I love my partner and nothing could ever make me leave him, or betray him. These feelings I’m having for you crept up on me and I never asked for them – they are pointless, they make me feel like a horrible person and they complicate things that should be simple. You will never know how I feel about you.
But you are such a breathtaking person – and you have absolutely no idea you are, either, it’s shocking. All the girls in the office gush over you, and you honestly don’t even notice it. At first I shrugged it off and wondered why they were all so nuts about you. I get it now. You are one of those really rare people with actual effortless integrity. You are such a legitimately good person. You’re also a bit attractive… but just that is never enough to have the effect you do on people.
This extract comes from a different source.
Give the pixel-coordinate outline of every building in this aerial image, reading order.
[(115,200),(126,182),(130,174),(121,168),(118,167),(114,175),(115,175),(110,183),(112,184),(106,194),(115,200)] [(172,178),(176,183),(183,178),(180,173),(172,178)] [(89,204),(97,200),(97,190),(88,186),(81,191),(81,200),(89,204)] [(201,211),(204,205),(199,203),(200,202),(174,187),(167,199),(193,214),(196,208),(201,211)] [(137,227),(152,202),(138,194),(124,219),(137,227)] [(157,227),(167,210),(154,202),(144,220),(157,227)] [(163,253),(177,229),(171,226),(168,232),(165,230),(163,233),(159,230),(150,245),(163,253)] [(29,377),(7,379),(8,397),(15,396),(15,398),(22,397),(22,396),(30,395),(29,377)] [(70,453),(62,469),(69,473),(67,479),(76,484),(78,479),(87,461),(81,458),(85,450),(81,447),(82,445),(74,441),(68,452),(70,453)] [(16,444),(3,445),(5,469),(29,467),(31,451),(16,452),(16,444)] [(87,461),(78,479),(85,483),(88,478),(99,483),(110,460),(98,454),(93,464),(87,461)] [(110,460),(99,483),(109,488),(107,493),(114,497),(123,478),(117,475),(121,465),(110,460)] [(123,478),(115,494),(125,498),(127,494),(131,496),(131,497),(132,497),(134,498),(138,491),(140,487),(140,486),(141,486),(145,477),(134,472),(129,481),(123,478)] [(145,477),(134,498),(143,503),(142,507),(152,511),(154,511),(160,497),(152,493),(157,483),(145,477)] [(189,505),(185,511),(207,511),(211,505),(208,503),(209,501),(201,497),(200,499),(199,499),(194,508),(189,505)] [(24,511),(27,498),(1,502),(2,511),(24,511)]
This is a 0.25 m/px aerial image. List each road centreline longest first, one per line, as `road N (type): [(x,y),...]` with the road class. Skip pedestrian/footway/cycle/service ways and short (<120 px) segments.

You’re genuinely kind to people. You are interesting and individual and honest. And I didn’t realize how I felt about you until they moved me to the other team… at first I thought I was upset because I hated the other team, then I thought I was upset because I missed our old team – then one day it just clicked… and I realized that if they had switched you to the other team instead of me, I would have felt exactly the same way. It was you all along and I had never even realized how I felt about you. What a betrayal to my partner. I felt horrible. At least we were separated now, I thought, on different teams… but every time I see you, it stirs inside me.
I would never leave my partner. Not even if you came up to me and told me you wanted to be with me – not that you would, you love your wife and even if you were single there are plenty of women lined up for you, I have no illusions of being on your list. But it doesn’t matter, because it would never happen. I’ve found my mate for life, I love him, and I want to spend the rest of my life with him – which is why this feeling is so frustrated. Part of my soul feels like you and I should have met before. Like there was meant to be something between us and now the circumstances have expired and I am stuck with this masochistic crush that serves no purpose.
Just now, as I was on night shift, you called in to say you’d just woken up and realized forgotten to do something on your shift earlier today. Your voice was deep and I could hear the intoxicating combination of a few drinks and sleep as you spoke – it sounded like home. It’s so unfair.
I know that if you do come to this site for whatever reason, and somehow manage to stumble across this, you will know that this is you and who I am. I’d like to think you have much better things to do with your time than looking on here anyway. But if you do, and you realize who I am… please don’t be uncomfortable. I’ll get over this too. At some point. I’ve been waiting for a while now. Any moment, universe… any moment.
I just want you to know that I think you are so, so special – all round. And I just wanted to put out there into the universe, that if there is such a thing as multiple lives… if I could meet you again in our next lives. And if I could then finally please be as close to you as I want to be. Feel your breath on my skin, hear your voice whisper in my ear, fall asleep next to you. If you’d have me. If there is another life.